Gael Blows Window Shut For Chelsea

“Child trafficking” of foreign talent damages player, club and the beautiful game.


Nico Kranjcar and Richard Dunne or Robinho and Berbatov? The summer window of 2009 didn’t quite live up to the high standards of the previous year. Despite Tal Ben-Haim and Johnny Heitinga’s best efforts, it was incredibly dull. Naturally,  I still spent all day following it (at my employer’s expense), but following Chelsea’s transfer ban and similar allegations against Manchester United and City among others, this could be the story of many transfer windows to come. Stevo and Cheesey may have their work cut out on BBC Sport getting me to stay up all night next time.

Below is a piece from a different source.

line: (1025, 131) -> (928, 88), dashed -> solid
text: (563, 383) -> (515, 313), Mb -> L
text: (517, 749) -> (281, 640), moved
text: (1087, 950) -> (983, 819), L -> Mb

But this may not be bad as it seems. If this ‘child slavery’, as Sepp Blatter has termed it (perhaps not entirely understanding the concept of slavery), is allowed to continue it will kill the game at the lower levels. With it being so easy to import foreigners at a young age, the opportunities for genuine British talent are dramatically reduced, being rejected from clubs whose academies are bursting with 14-year-old South Americans spotted on Youtube, only to be released in a couple of years. For every Fabregas and Macheda there’s a Vincent Van Den Berg, signed as a promising 17-year-old youth international, released into the wilderness of Dutch amateur football three years later. A gamble which means nothing to Arsenal but a lot more to the player and his original club, Heerenveen. Though calling Wenger a paedophile may be humorous and a routine weekend past time for any fan visiting the Emirates, it clearly has a far deeper resonance.

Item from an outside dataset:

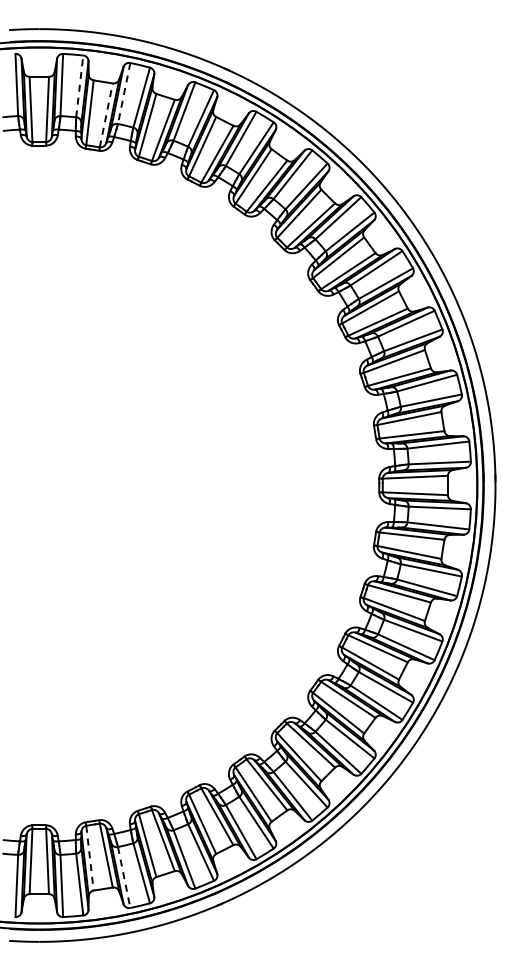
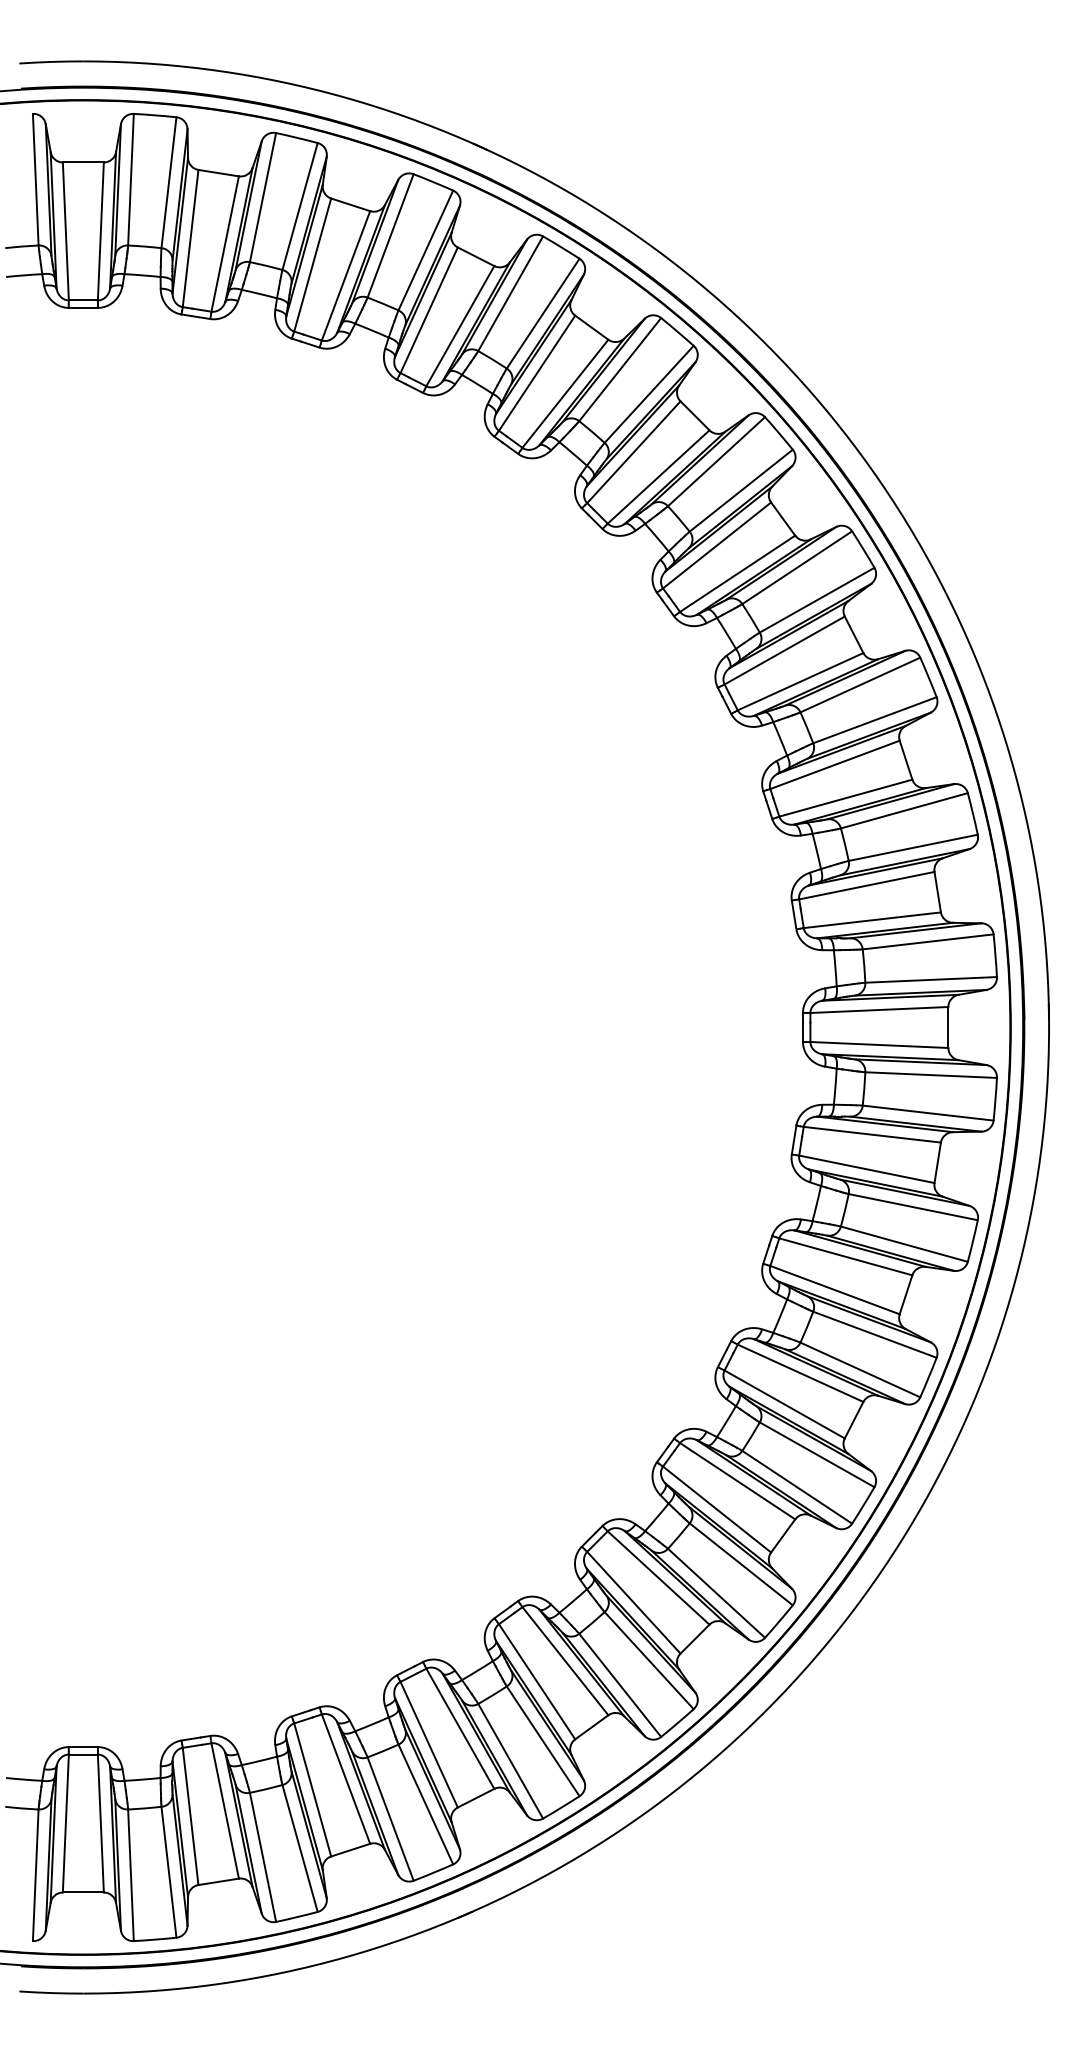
line: (79, 85) -> (168, 180), dashed -> solid
line: (124, 93) -> (263, 197), dashed -> solid
line: (106, 115) -> (225, 244), dashed -> solid
line: (89, 858) -> (189, 1817), dashed -> solid
line: (124, 878) -> (263, 1859), dashed -> solid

Fans of the Chelsea’s and Manchester United’s of this world probably couldn’t care less. As long as they still monopolise domestic and European football then they can only see such poaching as being wholly beneficial to British football; as long as the Premiership is the best league in the world then everything’s fine, right? Well, absolutely not actually. This ‘child trafficking’ has potentially catastrophic consequences for home grown talent. Academies will become redundant for the top clubs, the number of home-grown players progressing through academies into the first eleven of top sides will remain shockingly low, and a waste of time for the smaller ones, who could be excused for closing them down.

Le Havre pump over a million pounds into their academy system – a very significant sum of money for a second division club, producing Lassana  Diarra, Charles N’Zogbia and Florent Sinama-Pongolle (not quite so impressive) as well as Paul Pogba (‘stolen’ by United). But is it worth it? They are in no way being rewarded for producing top quality players. European Clubs from the Championship down are merely acting as extended scouting networks and training camps for the big clubs. Incentives to produce and nurture potential stars are evaporating.

There might be a touch of the hypocrisy here; the immigration of a plethora of Africans to France, of which a high proportion are talented footballers, is more than mere coincidence (Kakuta himself is of Congolese descent) but this serves to emphasise how inherent this problem is within football globally. The new home-grown player rule for the Premier League is clearly an important step in the right direction. Clubs should instead be encouraged to dedicate time and money in order to nurture domestic talent, to see and experience the rewards of their endeavours. This is why FIFPro’s proposed ban on the transfer of players under the age of 18 should be emphatically supported by the whole football community. But although it has been backed by Premiership clubs including Chelsea (though they could hardly decline publicly) it must be seen through and enforced. Culpable clubs must now be held to account and not allowed to wriggle free.

FIFA’s ruling will be vigorously challenged by Chelsea, Man U have threatened to sue Le Havre, but it is imperative that FIFA uphold their decision and do not commute the ban, as they did with Roma. The inherent bullying by big clubs and the blatant abuse of their privileged financial position needs to be punished and stopped. Paltry fines which Abramovich could pay with the change he finds down the back of his (admittedly large) sofa are clearly no longer sufficient; genuine punishment must now be implemented and along with these transfer embargoes, Blatter’s point deduction proposal must also be seriously considered.

This all makes August 31st 2010 a depressing prospect. By then we may be looking back nostalgically at the time when James Collins moving was big news, dying for David Nugent to express his desire to go out on loan. BBC’s live updates on deadline day may prove less popular but as long as this situation is being confronted and the correct punishment carried out, I for one, along with many employers around the country, would welcome that.